Barcelona bu sezonki ikinci yenilgisini aldı.
İkisinde de Messi yoktu. Messi'nin yokluğunda iki maçta 5 atmışlığı da var evet. Ancak meselenin şifreleri var. Takım ne kadar yıldızlar topluluğu olsa da Messi'nin organizatörlüğüne alışmış takım zaman zaman bocalayabiliyor.
Hatta 3-0 geriye bile düşebiliyor. Messi elbette ki aykırı bir oyuncu. Bu durumun bizim ligimize yansımasını da belki şöyle açıklayabiliriz. Cumartesi'nden başlayalım. Beşiktaş'ın da Rize'de bu bölgesi eksikti.
Talisca ve Oğuzhan'la oynamaya alışmış Kartal'ın zorlanacağı gerçekti ki nitekim öyle oldu.
Bu gibi durumlarda bir takım çeşitli yollara başvurur. Ya kanatlardan saldırıp yan toplarla golcünü buluşturursun ya da dış şutlarla skor üretmeye çalışırsın. Nitekim gol de böyle geldi.
Gerekli formül
Pazar günkü iki maçla devam edelim. G.Saray'ın böylesi bir adamı vardı. Sneijder. Ancak o da sakatlanıp çıktı. Böyle olunca yukarıda bahsettiğimiz formül devreye girdi. Nitekim zaten ilk gol duran toptan, diğerleri de kanat bindirmelerinden geldi.
G.Saray'ın oyun içindeki varyasyonlarını çoğaltıp bu sezon daha çok tehlike yaratmasının sebebi bu. Fakat bunu da doğru isimlerle yapmak zorundasın. Pazar günkü bir diğer maç. F.Bahçe'nin de aynı Beşiktaş gibi zorlanacağı ortadaydı. Sebebi ise açık. Zaten elinde Talisca ve Sneijder gibi oyunu yönlendiren bir isim olmaması nedeniyle hücuma çıkarken hep sıkıntı yaşayan ekip bir de Lens'in yokluğu ile kanatlanamadı da. Bunu yapabilen diğer isimlerin çabası ise yetmedi.

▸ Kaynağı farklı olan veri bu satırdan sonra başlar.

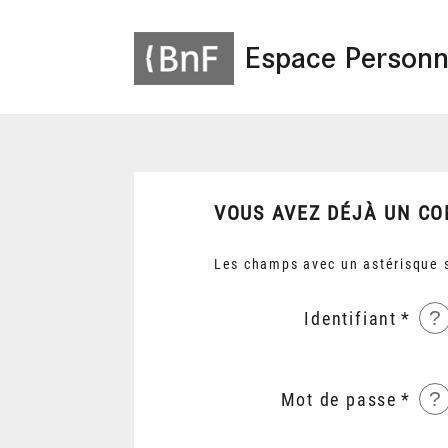
Espace Personn
VOUS AVEZ DÉJÀ UN CO
Les champs avec un astérisque s
?
Identifiant
?
Mot de passe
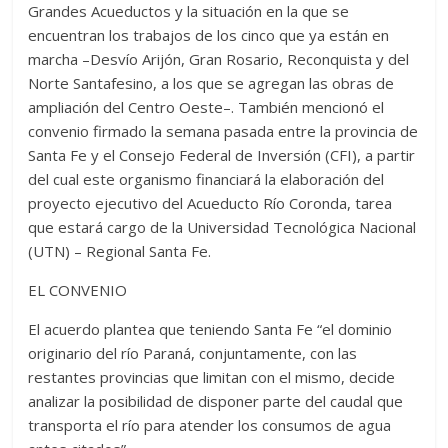
Grandes Acueductos y la situación en la que se
encuentran los trabajos de los cinco que ya están en
marcha –Desvío Arijón, Gran Rosario, Reconquista y del
Norte Santafesino, a los que se agregan las obras de
ampliación del Centro Oeste–. También mencionó el
convenio firmado la semana pasada entre la provincia de
Santa Fe y el Consejo Federal de Inversión (CFI), a partir
del cual este organismo financiará la elaboración del
proyecto ejecutivo del Acueducto Río Coronda, tarea
que estará cargo de la Universidad Tecnológica Nacional
(UTN) – Regional Santa Fe.
EL CONVENIO
El acuerdo plantea que teniendo Santa Fe “el dominio
originario del río Paraná, conjuntamente, con las
restantes provincias que limitan con el mismo, decide
analizar la posibilidad de disponer parte del caudal que
transporta el río para atender los consumos de agua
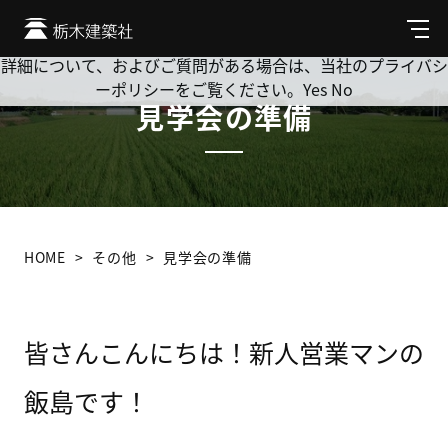
Cookie を使用して、お客様の活動を追跡してもよろしいです
か? 当社ではお客様のプライバシーを極めて重視しています。
メ
ニ
詳細について、およびご質問がある場合は、当社のプライバシ
ュ
ーポリシーをご覧ください。
Yes
No
ー
見学会の準備
HOME
その他
見学会の準備
皆さんこんにちは！新人営業マンの
飯島です！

Van Persie'yi hava hakimiyeti için ikinci yarıda oyuna almak doğru bir karar olsa da (ki gol de böyle geldi) hücum zenginliği için gerekli ortalar eksik kaldı.
Volkan Şen'in hızı ile topu doğru kullanma arasındaki bağı birleştirmesi gerekiyor. F.Bahçe'nin iki yönlü bir sistem oturtması için orta sahasının ortasına takviye yapması şart. Aksi halde bu maçtaki aksaklıklar hep olur, olmaya da devam eder.
Meselenin ana fikri
Yazıyı yine Barcelona ile kapatarak durumu özetleyelim. Buldukları 3 golün ikisinin yan toplardan ve Pique'den gelmesi hadisenin ana fikri gibi duruyor.
Yetenekli ayaklarını kullanıp orta sahadan rakibin dengesini bozamadığı anlarda hava hakimiyeti en güçlü ismin yani Pique'nin devreye girmesi o kadar normal ki. Fakat ortaya çıkan sonuç gibi bu hesap bile zaman zaman tutmuyor.